• PROVIDED RECORDS:
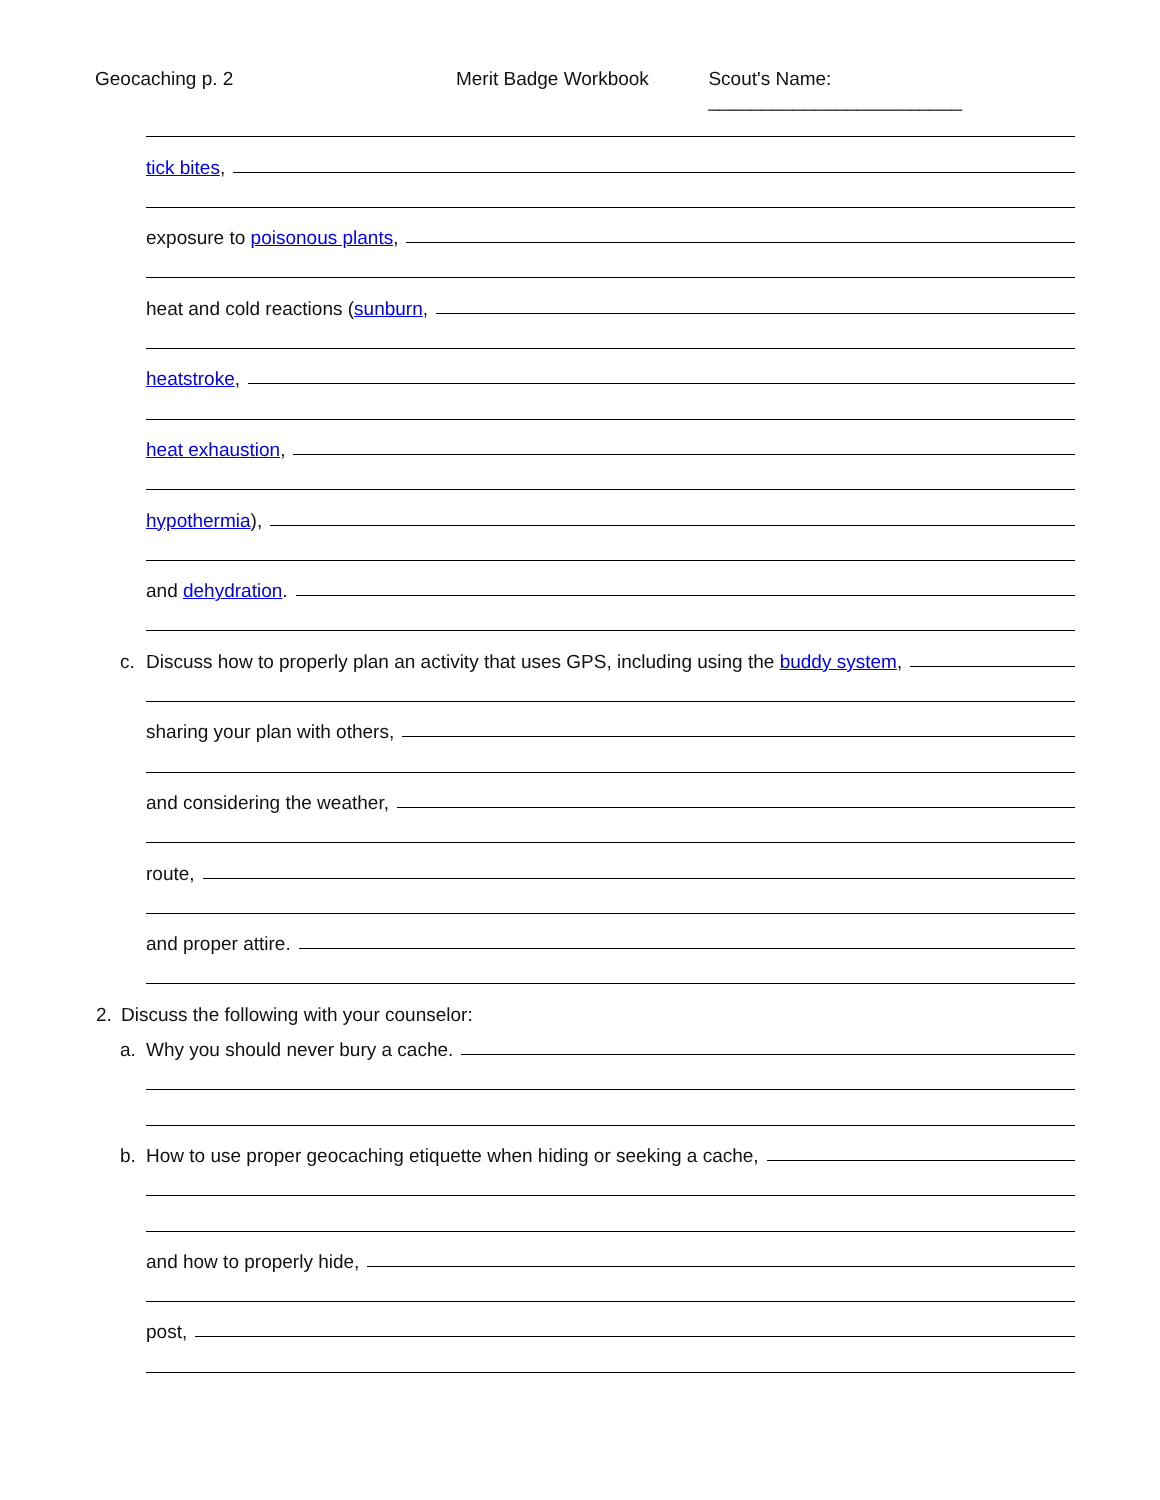Geocaching p. 2 Merit Badge Workbook Scout's Name: ________________________
tick bites,
exposure to poisonous plants,
heat and cold reactions (sunburn,
heatstroke,
heat exhaustion,
hypothermia),
and dehydration.
c. Discuss how to properly plan an activity that uses GPS, including using the buddy system,
sharing your plan with others,
and considering the weather,
route,
and proper attire.
2. Discuss the following with your counselor:
a. Why you should never bury a cache.
b. How to use proper geocaching etiquette when hiding or seeking a cache,
and how to properly hide,
post,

• PROBLEM DETAILS:
None of the pictures should appear; copy the rest of the material above exactly.

• OUTPUT BELOW:
Geocaching p. 2 Merit Badge Workbook Scout's Name: ________________________
tick bites,
exposure to poisonous plants,
heat and cold reactions (sunburn,
heatstroke,
heat exhaustion,
hypothermia),
and dehydration.
c. Discuss how to properly plan an activity that uses GPS, including using the buddy system,
sharing your plan with others,
and considering the weather,
route,
and proper attire.
2. Discuss the following with your counselor:
a. Why you should never bury a cache.
b. How to use proper geocaching etiquette when hiding or seeking a cache,
and how to properly hide,
post,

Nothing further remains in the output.